People are already on the streets, looking on in awe, which limits the conversations they can have out loud. That doesn’t keep Jon’s pa from turning on his heels, hands on his hips, and looking at Jon very seriously.

“Son,” he says sternly. “Go to school.”

“What, no way, you’re not going to let me even look in it?” Jon asks, circling around his father as widely as possible to get to the hull of the copper-colored machine. “It’s so weird and looks like a snail shell, I bet it’s an alien!”

His father is about to continue with words of wisdom or some all-important notes on responsibility, but Jon cannot hear them. He looks instead at the strange screen on the machine they stopped together and tilts his head. It’s fogged up, like the mirror after he uses the shower, and he can’t see in it. But he can see a strange, blue glow from within.

Squinting, Jon taps on the glass-like structure only to jolt as the metallic shell opens up.

A thick fog hisses out of the opening and forces Jon to wave it away from his face.

And when it’s gone, Jon looks into the face of another boy, no older than him, with strangely cut brown hair and a swollen eye and lip.

“Whoa!” Jon exclaims.

Then he is punched in the face with more force than he has ever felt in his life.

It hits so fast, so hard, Jon is sent soaring through the air backward, headlong into his father’s chest as the larger than life superhero moves in to catch him.

“Superboy!” Pa yells out in code that still can’t hide his horror or anger.

“Ow,” is all Jon can manage to get out, feeling like stars are still busting behind his eyelids.

By the time he’s set back on his feet, Jon can see that the boy from the pod is floating above it, eyes wide and confused. He turns to run.

Suddenly, Pa isn’t behind Jon holding him up anymore.

Jon realizes his dad is in front of him now, next to the boy, stretched out so his large, kind hand is wrapped almost gently around the boy’s wrist. It keeps the boy back, but he isn’t fighting, isn’t resisting. He’s looking at Superman with terror, tears in his eyes.

But Jon can feel his entire face swelling, he grabs at it and looks frantically to his dad. “Dad! He punched me!”

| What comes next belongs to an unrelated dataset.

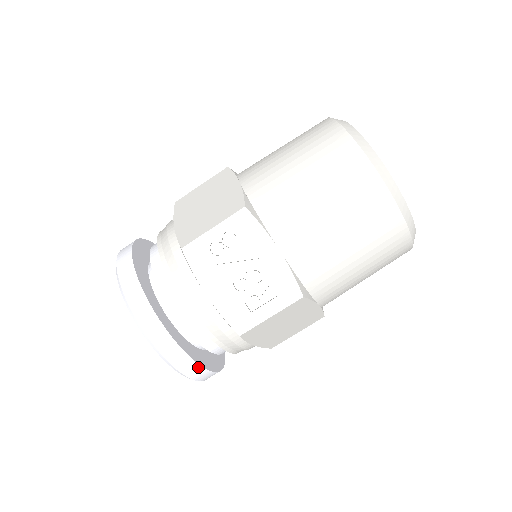
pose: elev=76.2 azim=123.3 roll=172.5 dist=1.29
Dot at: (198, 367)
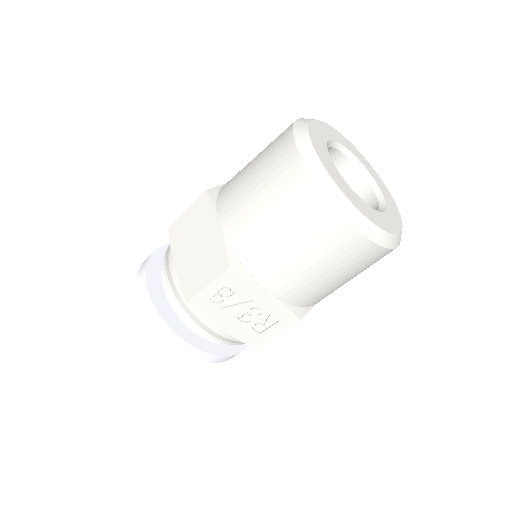
Dot at: (231, 356)
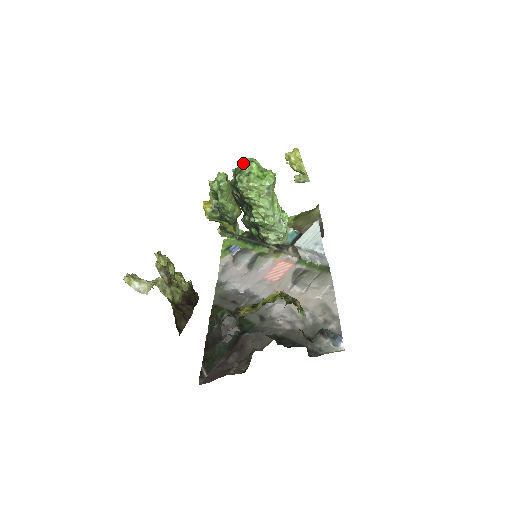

“Hold on, son,” Superman says without looking Jon’s way. He lowers his arm, the boy slowly dropping with it, head bowing and shoulders jerking uncomfortably. Then, Superman pulls the mystery boy to his chest and holds him. “Hold on.”

Confused and more than a little betrayed, Jon shakes his head at the nonsense and rubs at his aching face.

He doesn’t know what’s going on, he can’t even contemplate it. But he’s hurt and he has a bad feeling it’s going to get worse.